▶ WORK TO BE COMPLETED:
Extract the lines from the first line of the records below through the line containing "روتارية عبر Gift of Life Lebanon لعمليات", inclusive, and reproduce them exactly as written.

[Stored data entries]
# # # #
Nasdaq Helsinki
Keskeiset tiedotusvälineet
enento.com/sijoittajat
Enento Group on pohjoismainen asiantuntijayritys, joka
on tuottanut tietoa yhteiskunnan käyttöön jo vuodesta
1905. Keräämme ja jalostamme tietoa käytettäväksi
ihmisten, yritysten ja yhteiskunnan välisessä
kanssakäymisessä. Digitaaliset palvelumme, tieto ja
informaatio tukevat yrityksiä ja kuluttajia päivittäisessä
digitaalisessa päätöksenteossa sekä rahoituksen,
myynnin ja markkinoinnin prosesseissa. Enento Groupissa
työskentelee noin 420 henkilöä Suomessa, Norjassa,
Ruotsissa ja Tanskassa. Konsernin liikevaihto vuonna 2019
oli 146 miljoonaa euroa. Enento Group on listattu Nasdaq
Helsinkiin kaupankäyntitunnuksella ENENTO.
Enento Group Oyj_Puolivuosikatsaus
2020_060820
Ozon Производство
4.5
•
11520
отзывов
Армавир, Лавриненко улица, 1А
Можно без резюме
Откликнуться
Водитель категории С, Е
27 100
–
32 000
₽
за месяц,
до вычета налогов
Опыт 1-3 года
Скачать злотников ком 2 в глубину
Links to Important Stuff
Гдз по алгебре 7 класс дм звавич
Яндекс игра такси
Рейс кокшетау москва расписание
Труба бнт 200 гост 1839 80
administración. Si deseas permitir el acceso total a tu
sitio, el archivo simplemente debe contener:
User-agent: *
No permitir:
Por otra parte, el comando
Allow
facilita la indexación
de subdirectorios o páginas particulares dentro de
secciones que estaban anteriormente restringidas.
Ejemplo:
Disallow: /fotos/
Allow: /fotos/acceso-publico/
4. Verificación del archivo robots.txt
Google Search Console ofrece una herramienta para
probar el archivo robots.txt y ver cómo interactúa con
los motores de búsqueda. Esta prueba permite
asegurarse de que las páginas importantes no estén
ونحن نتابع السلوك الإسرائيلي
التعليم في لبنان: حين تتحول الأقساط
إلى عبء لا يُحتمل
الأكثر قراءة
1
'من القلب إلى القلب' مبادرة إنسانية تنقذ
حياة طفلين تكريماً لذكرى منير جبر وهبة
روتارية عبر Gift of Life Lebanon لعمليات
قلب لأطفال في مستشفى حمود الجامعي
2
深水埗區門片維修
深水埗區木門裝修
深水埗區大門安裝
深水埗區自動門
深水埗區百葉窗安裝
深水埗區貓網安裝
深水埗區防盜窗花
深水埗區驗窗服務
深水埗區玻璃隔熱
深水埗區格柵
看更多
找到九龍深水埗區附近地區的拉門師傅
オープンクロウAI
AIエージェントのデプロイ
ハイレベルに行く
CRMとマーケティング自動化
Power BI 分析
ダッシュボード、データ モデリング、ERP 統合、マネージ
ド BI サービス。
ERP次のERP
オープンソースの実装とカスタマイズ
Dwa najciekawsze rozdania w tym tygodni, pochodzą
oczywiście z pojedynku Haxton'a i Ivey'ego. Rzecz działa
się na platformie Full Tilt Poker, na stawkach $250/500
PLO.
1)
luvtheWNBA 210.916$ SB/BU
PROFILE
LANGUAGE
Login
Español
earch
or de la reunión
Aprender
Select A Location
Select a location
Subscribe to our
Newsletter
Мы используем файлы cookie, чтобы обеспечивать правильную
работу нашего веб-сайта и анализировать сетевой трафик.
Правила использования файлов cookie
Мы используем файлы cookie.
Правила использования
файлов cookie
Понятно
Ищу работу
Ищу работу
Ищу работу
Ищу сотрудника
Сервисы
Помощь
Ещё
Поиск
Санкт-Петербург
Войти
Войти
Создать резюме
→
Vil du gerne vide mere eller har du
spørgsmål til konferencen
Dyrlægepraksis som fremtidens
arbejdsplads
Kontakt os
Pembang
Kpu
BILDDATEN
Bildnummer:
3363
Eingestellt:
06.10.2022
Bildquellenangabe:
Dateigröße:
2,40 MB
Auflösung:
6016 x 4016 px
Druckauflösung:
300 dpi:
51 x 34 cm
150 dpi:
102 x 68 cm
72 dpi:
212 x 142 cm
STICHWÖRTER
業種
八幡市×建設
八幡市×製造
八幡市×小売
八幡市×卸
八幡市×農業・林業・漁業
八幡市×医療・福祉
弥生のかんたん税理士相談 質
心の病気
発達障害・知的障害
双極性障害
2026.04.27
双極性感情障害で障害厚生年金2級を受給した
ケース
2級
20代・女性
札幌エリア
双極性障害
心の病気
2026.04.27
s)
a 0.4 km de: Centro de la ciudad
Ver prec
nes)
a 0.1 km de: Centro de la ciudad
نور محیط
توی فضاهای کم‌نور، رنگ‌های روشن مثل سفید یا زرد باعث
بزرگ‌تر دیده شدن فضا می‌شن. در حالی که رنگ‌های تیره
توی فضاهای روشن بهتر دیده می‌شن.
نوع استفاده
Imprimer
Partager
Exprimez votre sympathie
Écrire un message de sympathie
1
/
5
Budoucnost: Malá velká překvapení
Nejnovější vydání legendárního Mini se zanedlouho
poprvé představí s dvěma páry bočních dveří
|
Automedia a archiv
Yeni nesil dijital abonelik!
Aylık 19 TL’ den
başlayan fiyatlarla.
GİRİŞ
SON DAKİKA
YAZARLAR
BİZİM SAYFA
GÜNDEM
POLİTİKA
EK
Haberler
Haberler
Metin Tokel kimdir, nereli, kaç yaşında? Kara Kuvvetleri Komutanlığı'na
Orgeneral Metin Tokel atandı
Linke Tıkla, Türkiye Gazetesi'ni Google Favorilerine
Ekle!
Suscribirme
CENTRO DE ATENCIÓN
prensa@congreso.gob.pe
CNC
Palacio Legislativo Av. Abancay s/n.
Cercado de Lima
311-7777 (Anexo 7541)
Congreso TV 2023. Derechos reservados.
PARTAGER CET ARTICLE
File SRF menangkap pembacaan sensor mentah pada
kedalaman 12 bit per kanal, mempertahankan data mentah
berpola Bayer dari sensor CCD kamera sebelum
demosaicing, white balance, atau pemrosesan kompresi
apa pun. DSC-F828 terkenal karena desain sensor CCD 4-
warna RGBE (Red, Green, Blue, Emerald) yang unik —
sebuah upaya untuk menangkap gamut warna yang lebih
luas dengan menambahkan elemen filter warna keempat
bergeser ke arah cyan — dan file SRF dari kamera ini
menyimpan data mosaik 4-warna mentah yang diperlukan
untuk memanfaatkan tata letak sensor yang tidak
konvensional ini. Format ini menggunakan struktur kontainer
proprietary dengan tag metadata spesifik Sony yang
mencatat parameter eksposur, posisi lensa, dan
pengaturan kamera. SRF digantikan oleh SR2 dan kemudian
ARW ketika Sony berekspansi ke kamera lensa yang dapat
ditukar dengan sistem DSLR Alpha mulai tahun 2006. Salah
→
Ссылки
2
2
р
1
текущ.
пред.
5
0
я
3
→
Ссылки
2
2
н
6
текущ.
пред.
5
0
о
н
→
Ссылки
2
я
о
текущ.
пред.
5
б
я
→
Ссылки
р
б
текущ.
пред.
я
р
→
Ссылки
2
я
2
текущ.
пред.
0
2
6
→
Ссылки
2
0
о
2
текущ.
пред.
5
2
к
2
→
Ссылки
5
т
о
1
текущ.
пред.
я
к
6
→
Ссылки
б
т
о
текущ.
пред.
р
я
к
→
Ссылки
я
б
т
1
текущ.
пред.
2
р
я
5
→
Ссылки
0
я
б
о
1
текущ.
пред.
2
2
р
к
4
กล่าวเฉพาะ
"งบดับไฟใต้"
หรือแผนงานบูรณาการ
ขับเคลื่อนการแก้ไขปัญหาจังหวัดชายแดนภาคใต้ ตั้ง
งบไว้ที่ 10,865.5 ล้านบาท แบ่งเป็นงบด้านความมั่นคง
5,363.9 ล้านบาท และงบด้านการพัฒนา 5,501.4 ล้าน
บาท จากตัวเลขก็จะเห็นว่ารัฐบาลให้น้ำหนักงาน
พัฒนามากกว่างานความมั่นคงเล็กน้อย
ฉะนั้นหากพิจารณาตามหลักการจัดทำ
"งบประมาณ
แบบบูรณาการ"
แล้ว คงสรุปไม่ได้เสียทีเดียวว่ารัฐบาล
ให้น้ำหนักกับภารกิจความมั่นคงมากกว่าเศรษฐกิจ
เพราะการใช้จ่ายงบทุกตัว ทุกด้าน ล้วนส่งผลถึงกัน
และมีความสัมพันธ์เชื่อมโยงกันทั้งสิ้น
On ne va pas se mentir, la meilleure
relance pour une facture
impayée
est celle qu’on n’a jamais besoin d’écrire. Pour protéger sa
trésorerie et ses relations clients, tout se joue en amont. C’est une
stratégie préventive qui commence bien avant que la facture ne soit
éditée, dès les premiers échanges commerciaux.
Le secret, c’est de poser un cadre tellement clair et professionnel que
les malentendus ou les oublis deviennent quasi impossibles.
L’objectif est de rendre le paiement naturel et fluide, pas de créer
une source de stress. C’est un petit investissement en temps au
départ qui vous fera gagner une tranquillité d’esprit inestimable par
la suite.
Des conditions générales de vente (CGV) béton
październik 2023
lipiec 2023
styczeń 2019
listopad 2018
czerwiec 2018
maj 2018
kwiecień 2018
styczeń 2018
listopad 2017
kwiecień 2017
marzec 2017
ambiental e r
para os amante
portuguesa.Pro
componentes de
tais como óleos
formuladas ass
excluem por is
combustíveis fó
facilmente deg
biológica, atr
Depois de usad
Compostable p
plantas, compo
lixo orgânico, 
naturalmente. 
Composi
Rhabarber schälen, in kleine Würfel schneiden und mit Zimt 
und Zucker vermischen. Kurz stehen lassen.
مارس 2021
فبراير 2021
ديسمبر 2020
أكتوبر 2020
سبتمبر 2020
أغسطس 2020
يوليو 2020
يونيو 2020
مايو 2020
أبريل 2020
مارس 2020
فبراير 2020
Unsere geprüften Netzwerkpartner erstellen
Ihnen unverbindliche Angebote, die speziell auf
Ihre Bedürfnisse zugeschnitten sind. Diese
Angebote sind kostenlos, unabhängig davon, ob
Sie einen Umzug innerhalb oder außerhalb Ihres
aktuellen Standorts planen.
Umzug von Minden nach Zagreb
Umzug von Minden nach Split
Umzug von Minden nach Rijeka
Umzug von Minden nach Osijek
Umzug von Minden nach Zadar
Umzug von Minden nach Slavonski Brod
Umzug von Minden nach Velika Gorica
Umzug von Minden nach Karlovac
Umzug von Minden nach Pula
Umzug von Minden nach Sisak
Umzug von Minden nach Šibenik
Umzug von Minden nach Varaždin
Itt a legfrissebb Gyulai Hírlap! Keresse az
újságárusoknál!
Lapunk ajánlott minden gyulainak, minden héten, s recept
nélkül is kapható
# # # #
▶ ANSWER BOX:
Nasdaq Helsinki
Keskeiset tiedotusvälineet
enento.com/sijoittajat
Enento Group on pohjoismainen asiantuntijayritys, joka
on tuottanut tietoa yhteiskunnan käyttöön jo vuodesta
1905. Keräämme ja jalostamme tietoa käytettäväksi
ihmisten, yritysten ja yhteiskunnan välisessä
kanssakäymisessä. Digitaaliset palvelumme, tieto ja
informaatio tukevat yrityksiä ja kuluttajia päivittäisessä
digitaalisessa päätöksenteossa sekä rahoituksen,
myynnin ja markkinoinnin prosesseissa. Enento Groupissa
työskentelee noin 420 henkilöä Suomessa, Norjassa,
Ruotsissa ja Tanskassa. Konsernin liikevaihto vuonna 2019
oli 146 miljoonaa euroa. Enento Group on listattu Nasdaq
Helsinkiin kaupankäyntitunnuksella ENENTO.
Enento Group Oyj_Puolivuosikatsaus
2020_060820
Ozon Производство
4.5
•
11520
отзывов
Армавир, Лавриненко улица, 1А
Можно без резюме
Откликнуться
Водитель категории С, Е
27 100
–
32 000
₽
за месяц,
до вычета налогов
Опыт 1-3 года
Скачать злотников ком 2 в глубину
Links to Important Stuff
Гдз по алгебре 7 класс дм звавич
Яндекс игра такси
Рейс кокшетау москва расписание
Труба бнт 200 гост 1839 80
administración. Si deseas permitir el acceso total a tu
sitio, el archivo simplemente debe contener:
User-agent: *
No permitir:
Por otra parte, el comando
Allow
facilita la indexación
de subdirectorios o páginas particulares dentro de
secciones que estaban anteriormente restringidas.
Ejemplo:
Disallow: /fotos/
Allow: /fotos/acceso-publico/
4. Verificación del archivo robots.txt
Google Search Console ofrece una herramienta para
probar el archivo robots.txt y ver cómo interactúa con
los motores de búsqueda. Esta prueba permite
asegurarse de que las páginas importantes no estén
ونحن نتابع السلوك الإسرائيلي
التعليم في لبنان: حين تتحول الأقساط
إلى عبء لا يُحتمل
الأكثر قراءة
1
'من القلب إلى القلب' مبادرة إنسانية تنقذ
حياة طفلين تكريماً لذكرى منير جبر وهبة
روتارية عبر Gift of Life Lebanon لعمليات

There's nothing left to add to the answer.